**THE PROBLEM:** Give back, word for word, the lines in the listing below from the one holding "physics problems, and" down to the one holding "red almost instantly, repeated", both ends included.

──────── DATA FOR THE TASK ────────

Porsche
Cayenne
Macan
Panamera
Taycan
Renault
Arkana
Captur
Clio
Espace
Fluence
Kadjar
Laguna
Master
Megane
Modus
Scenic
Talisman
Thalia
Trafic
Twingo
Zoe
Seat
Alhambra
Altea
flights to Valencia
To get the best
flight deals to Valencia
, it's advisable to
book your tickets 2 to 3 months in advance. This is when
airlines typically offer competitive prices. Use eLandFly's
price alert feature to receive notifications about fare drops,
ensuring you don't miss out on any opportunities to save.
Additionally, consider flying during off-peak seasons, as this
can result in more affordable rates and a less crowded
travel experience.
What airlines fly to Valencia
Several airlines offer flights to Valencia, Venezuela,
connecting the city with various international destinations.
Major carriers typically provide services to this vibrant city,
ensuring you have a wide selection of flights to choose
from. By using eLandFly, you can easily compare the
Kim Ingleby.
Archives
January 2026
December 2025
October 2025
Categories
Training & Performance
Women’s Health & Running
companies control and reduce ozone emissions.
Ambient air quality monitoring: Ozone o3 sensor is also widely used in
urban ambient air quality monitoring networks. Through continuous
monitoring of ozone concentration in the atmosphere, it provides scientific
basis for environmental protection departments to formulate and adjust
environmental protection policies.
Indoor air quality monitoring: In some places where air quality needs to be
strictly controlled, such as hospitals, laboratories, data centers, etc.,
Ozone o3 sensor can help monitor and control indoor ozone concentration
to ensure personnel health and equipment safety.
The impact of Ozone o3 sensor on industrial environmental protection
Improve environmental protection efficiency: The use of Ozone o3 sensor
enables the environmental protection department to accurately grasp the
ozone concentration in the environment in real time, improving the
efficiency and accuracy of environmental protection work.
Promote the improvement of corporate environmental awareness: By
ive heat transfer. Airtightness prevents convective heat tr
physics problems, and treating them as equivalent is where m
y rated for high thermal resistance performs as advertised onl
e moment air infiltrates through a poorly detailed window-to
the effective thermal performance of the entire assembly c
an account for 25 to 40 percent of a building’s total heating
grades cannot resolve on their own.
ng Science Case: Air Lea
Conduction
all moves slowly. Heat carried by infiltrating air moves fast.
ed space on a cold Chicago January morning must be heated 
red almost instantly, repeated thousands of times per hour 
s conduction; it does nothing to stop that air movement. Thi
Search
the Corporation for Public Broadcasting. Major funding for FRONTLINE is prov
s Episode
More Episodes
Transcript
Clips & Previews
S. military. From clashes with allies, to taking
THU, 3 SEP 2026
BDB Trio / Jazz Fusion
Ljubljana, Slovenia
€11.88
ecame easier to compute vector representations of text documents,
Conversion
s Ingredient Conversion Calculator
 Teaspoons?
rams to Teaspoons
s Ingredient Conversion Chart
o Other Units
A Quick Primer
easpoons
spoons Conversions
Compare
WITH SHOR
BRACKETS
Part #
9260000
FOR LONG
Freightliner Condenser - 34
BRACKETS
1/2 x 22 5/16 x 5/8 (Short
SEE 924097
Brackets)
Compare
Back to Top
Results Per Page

────────

**SOLVED EXERCISE:**
physics problems, and treating them as equivalent is where m
y rated for high thermal resistance performs as advertised onl
e moment air infiltrates through a poorly detailed window-to
the effective thermal performance of the entire assembly c
an account for 25 to 40 percent of a building’s total heating
grades cannot resolve on their own.
ng Science Case: Air Lea
Conduction
all moves slowly. Heat carried by infiltrating air moves fast.
ed space on a cold Chicago January morning must be heated 
red almost instantly, repeated thousands of times per hour 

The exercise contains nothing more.